## [JOB]
What is needed is a word-for-word copy of all the entries, minus the pictures.
━━ DATA EXCERPTS
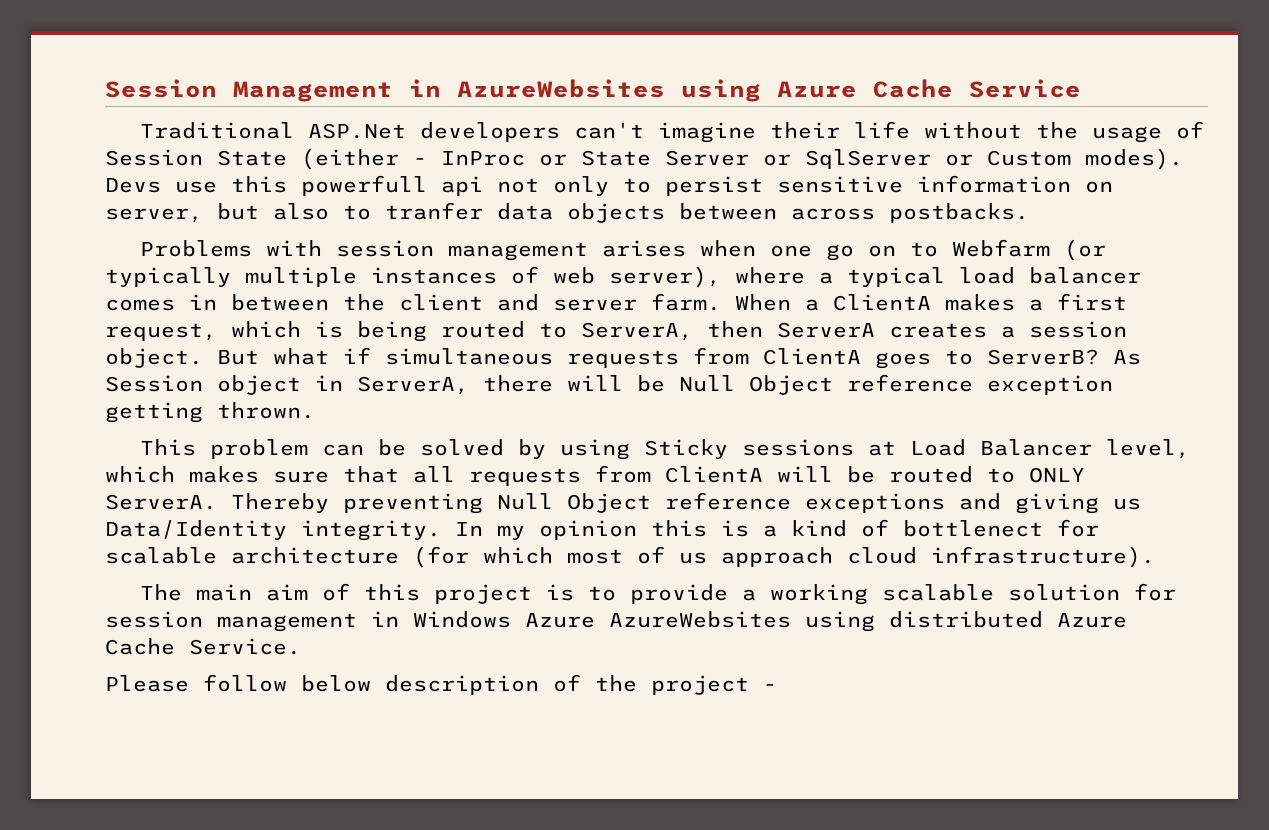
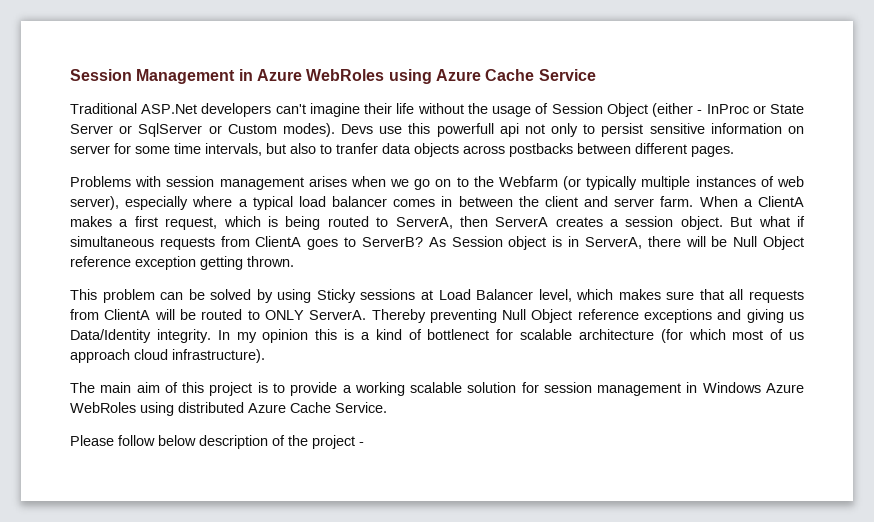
[457,79,665,98] AzureWebsites -> [256,69,385,81] Azure WebRoles
[217,150,287,166] State -> [606,103,648,117] Object
[105,208,203,223] server, -> [70,143,262,156] server for some time intervals,
[679,203,1029,223] between across postbacks. -> [463,143,734,157] across postbacks between different pages.
[770,245,813,257] one -> [390,179,410,187] we
(939, 249) none -> [473,176,494,187] the
(721, 277) none -> [125,196,189,210] especially
(301, 385) none -> [552,236,563,247] is
[609,611,791,628] AzureWebsites -> [70,402,136,413] WebRoles

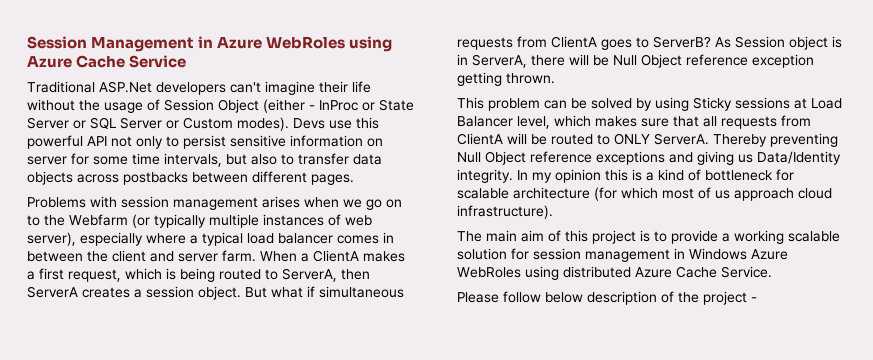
[138,123,203,137] SqlServer -> [90,117,162,129] SQL Server
[436,123,519,137] powerfull api -> [27,135,107,149] powerful API
[336,143,378,154] tranfer -> [298,153,349,165] transfer
[427,329,490,340] bottlenect -> [705,170,773,181] bottleneck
━━━━
## [RESPONSE TO THE EXERCISE]
[457,79,665,98] AzureWebsites -> [256,69,385,81] Azure WebRoles
[217,150,287,166] State -> [606,103,648,117] Object
[105,208,203,223] server, -> [70,143,262,156] server for some time intervals,
[679,203,1029,223] between across postbacks. -> [463,143,734,157] across postbacks between different pages.
[770,245,813,257] one -> [390,179,410,187] we
(939, 249) none -> [473,176,494,187] the
(721, 277) none -> [125,196,189,210] especially
(301, 385) none -> [552,236,563,247] is
[609,611,791,628] AzureWebsites -> [70,402,136,413] WebRoles

[138,123,203,137] SqlServer -> [90,117,162,129] SQL Server
[436,123,519,137] powerfull api -> [27,135,107,149] powerful API
[336,143,378,154] tranfer -> [298,153,349,165] transfer
[427,329,490,340] bottlenect -> [705,170,773,181] bottleneck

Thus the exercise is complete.